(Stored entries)

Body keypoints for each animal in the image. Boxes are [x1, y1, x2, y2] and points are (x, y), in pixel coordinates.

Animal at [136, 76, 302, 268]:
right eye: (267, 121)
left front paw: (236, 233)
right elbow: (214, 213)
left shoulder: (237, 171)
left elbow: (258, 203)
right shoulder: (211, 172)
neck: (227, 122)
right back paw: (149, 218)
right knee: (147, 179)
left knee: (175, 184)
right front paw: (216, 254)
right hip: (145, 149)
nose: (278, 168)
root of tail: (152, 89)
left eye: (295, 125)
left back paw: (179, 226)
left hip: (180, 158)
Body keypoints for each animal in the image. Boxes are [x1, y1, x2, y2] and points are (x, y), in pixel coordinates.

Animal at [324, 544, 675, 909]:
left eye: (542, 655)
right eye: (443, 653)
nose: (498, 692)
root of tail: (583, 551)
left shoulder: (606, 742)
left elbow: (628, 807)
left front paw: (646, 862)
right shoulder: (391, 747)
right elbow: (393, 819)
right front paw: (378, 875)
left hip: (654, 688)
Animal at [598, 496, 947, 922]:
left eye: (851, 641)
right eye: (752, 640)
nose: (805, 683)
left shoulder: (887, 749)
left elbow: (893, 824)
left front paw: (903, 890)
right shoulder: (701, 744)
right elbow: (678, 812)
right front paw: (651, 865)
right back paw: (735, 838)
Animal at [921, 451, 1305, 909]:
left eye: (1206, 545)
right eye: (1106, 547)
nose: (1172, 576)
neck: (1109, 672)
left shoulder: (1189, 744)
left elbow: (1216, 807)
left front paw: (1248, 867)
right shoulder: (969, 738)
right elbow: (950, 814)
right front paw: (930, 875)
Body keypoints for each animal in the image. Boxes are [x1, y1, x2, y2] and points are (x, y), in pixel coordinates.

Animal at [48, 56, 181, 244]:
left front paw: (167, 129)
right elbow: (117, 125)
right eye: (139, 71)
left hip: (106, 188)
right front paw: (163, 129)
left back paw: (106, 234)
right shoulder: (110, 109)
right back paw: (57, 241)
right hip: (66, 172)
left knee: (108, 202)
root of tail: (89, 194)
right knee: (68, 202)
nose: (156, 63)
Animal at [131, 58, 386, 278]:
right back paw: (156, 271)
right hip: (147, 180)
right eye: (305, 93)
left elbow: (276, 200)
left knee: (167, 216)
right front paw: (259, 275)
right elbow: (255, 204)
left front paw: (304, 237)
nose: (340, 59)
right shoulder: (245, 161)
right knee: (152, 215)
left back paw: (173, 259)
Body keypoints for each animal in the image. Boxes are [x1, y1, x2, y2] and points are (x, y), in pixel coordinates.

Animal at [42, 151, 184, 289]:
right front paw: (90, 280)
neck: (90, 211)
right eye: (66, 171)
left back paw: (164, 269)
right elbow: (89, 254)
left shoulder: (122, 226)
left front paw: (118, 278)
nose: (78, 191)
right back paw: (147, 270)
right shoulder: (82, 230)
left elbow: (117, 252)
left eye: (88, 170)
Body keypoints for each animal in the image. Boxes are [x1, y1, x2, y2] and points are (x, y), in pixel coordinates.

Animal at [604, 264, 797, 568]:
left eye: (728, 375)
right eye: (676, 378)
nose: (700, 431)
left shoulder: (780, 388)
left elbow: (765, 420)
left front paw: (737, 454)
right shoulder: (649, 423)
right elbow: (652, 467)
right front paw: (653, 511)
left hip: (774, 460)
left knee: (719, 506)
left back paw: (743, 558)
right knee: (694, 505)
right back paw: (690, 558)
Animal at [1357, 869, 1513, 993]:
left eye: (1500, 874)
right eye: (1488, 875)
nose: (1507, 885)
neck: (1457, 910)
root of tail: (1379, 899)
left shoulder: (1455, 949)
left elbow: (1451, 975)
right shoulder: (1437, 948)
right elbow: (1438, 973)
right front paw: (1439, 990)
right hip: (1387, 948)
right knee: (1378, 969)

### Exercise aim:
Starting from the records above, copy each line where the string "back" is found.

### Task response:
right back paw: (149, 218)
left back paw: (179, 226)
right back paw: (735, 838)
left back paw: (106, 234)
right back paw: (57, 241)
right back paw: (156, 271)
left back paw: (173, 259)
left back paw: (164, 269)
right back paw: (147, 270)
left back paw: (743, 558)
right back paw: (690, 558)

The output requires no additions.